• Recorded information:
┏━━

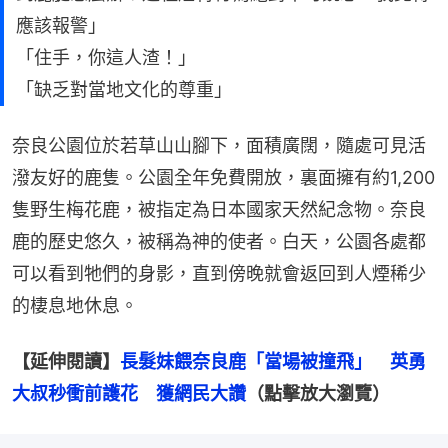
應該報警」
「住手，你這人渣！」
「缺乏對當地文化的尊重」
奈良公園位於若草山山腳下，面積廣闊，隨處可見活
潑友好的鹿隻。公園全年免費開放，裏面擁有約1,200
隻野生梅花鹿，被指定為日本國家天然紀念物。奈良
鹿的歷史悠久，被稱為神的使者。白天，公園各處都
可以看到牠們的身影，直到傍晚就會返回到人煙稀少
的棲息地休息。
【延伸閱讀】
長髮妹餵奈良鹿「當場被撞飛」　英勇
大叔秒衝前護花　獲網民大讚
（點擊放大瀏覽）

┗━━

• Task directions: Please set down the data above exactly as given, leaving every picture out.

• Response:
應該報警」
「住手，你這人渣！」
「缺乏對當地文化的尊重」
奈良公園位於若草山山腳下，面積廣闊，隨處可見活
潑友好的鹿隻。公園全年免費開放，裏面擁有約1,200
隻野生梅花鹿，被指定為日本國家天然紀念物。奈良
鹿的歷史悠久，被稱為神的使者。白天，公園各處都
可以看到牠們的身影，直到傍晚就會返回到人煙稀少
的棲息地休息。
【延伸閱讀】
長髮妹餵奈良鹿「當場被撞飛」　英勇
大叔秒衝前護花　獲網民大讚
（點擊放大瀏覽）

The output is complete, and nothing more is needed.